WHAT IS BEING ASKED:
All entries are to be returned verbatim.

Collected data:
****
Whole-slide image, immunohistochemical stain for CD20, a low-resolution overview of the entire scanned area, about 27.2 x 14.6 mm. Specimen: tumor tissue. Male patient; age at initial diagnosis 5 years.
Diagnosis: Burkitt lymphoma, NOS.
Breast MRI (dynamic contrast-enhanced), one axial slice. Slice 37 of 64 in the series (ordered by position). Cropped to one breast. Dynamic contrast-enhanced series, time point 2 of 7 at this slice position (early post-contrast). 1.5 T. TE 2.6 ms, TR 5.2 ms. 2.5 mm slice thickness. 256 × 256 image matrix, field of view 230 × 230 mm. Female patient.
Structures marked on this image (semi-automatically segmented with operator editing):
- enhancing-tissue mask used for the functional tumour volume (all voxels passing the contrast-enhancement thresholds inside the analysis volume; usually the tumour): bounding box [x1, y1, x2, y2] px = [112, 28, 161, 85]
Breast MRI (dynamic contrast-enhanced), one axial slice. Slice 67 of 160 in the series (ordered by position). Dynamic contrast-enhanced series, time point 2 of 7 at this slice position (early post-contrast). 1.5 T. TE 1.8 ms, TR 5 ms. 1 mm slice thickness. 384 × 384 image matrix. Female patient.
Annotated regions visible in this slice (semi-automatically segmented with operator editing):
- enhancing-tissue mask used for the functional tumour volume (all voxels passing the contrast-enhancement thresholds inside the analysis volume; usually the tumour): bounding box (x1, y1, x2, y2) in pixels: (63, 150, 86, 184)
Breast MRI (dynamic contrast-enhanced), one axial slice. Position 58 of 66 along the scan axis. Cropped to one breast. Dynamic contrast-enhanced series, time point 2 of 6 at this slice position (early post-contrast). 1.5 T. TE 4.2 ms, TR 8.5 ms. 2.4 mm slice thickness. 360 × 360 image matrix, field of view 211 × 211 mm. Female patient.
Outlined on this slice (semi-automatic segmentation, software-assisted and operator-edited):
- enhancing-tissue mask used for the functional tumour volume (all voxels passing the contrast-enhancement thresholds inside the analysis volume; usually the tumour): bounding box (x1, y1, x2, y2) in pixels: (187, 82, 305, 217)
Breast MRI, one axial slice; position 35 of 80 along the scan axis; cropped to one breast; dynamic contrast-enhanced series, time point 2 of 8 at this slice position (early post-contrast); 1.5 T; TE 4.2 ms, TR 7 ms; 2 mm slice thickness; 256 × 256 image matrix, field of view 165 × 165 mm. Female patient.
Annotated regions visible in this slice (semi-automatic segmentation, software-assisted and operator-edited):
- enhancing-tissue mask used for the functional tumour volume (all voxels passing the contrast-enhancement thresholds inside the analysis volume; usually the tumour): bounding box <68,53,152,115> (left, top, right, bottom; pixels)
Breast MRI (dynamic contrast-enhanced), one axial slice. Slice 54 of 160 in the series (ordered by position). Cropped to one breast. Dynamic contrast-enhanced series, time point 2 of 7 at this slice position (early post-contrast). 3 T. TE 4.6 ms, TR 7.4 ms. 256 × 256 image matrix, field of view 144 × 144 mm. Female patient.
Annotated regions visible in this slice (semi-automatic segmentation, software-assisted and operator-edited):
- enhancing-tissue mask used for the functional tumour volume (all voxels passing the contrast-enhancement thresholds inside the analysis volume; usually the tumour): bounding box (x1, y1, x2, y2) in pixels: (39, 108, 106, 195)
****
RESPONSE TO THE TASK:
Whole-slide image, immunohistochemical stain for CD20, a low-resolution overview of the entire scanned area, about 27.2 x 14.6 mm. Specimen: tumor tissue. Male patient; age at initial diagnosis 5 years.
Diagnosis: Burkitt lymphoma, NOS.
Breast MRI (dynamic contrast-enhanced), one axial slice. Slice 37 of 64 in the series (ordered by position). Cropped to one breast. Dynamic contrast-enhanced series, time point 2 of 7 at this slice position (early post-contrast). 1.5 T. TE 2.6 ms, TR 5.2 ms. 2.5 mm slice thickness. 256 × 256 image matrix, field of view 230 × 230 mm. Female patient.
Structures marked on this image (semi-automatically segmented with operator editing):
- enhancing-tissue mask used for the functional tumour volume (all voxels passing the contrast-enhancement thresholds inside the analysis volume; usually the tumour): bounding box [x1, y1, x2, y2] px = [112, 28, 161, 85]
Breast MRI (dynamic contrast-enhanced), one axial slice. Slice 67 of 160 in the series (ordered by position). Dynamic contrast-enhanced series, time point 2 of 7 at this slice position (early post-contrast). 1.5 T. TE 1.8 ms, TR 5 ms. 1 mm slice thickness. 384 × 384 image matrix. Female patient.
Annotated regions visible in this slice (semi-automatically segmented with operator editing):
- enhancing-tissue mask used for the functional tumour volume (all voxels passing the contrast-enhancement thresholds inside the analysis volume; usually the tumour): bounding box (x1, y1, x2, y2) in pixels: (63, 150, 86, 184)
Breast MRI (dynamic contrast-enhanced), one axial slice. Position 58 of 66 along the scan axis. Cropped to one breast. Dynamic contrast-enhanced series, time point 2 of 6 at this slice position (early post-contrast). 1.5 T. TE 4.2 ms, TR 8.5 ms. 2.4 mm slice thickness. 360 × 360 image matrix, field of view 211 × 211 mm. Female patient.
Outlined on this slice (semi-automatic segmentation, software-assisted and operator-edited):
- enhancing-tissue mask used for the functional tumour volume (all voxels passing the contrast-enhancement thresholds inside the analysis volume; usually the tumour): bounding box (x1, y1, x2, y2) in pixels: (187, 82, 305, 217)
Breast MRI, one axial slice; position 35 of 80 along the scan axis; cropped to one breast; dynamic contrast-enhanced series, time point 2 of 8 at this slice position (early post-contrast); 1.5 T; TE 4.2 ms, TR 7 ms; 2 mm slice thickness; 256 × 256 image matrix, field of view 165 × 165 mm. Female patient.
Annotated regions visible in this slice (semi-automatic segmentation, software-assisted and operator-edited):
- enhancing-tissue mask used for the functional tumour volume (all voxels passing the contrast-enhancement thresholds inside the analysis volume; usually the tumour): bounding box <68,53,152,115> (left, top, right, bottom; pixels)
Breast MRI (dynamic contrast-enhanced), one axial slice. Slice 54 of 160 in the series (ordered by position). Cropped to one breast. Dynamic contrast-enhanced series, time point 2 of 7 at this slice position (early post-contrast). 3 T. TE 4.6 ms, TR 7.4 ms. 256 × 256 image matrix, field of view 144 × 144 mm. Female patient.
Annotated regions visible in this slice (semi-automatic segmentation, software-assisted and operator-edited):
- enhancing-tissue mask used for the functional tumour volume (all voxels passing the contrast-enhancement thresholds inside the analysis volume; usually the tumour): bounding box (x1, y1, x2, y2) in pixels: (39, 108, 106, 195)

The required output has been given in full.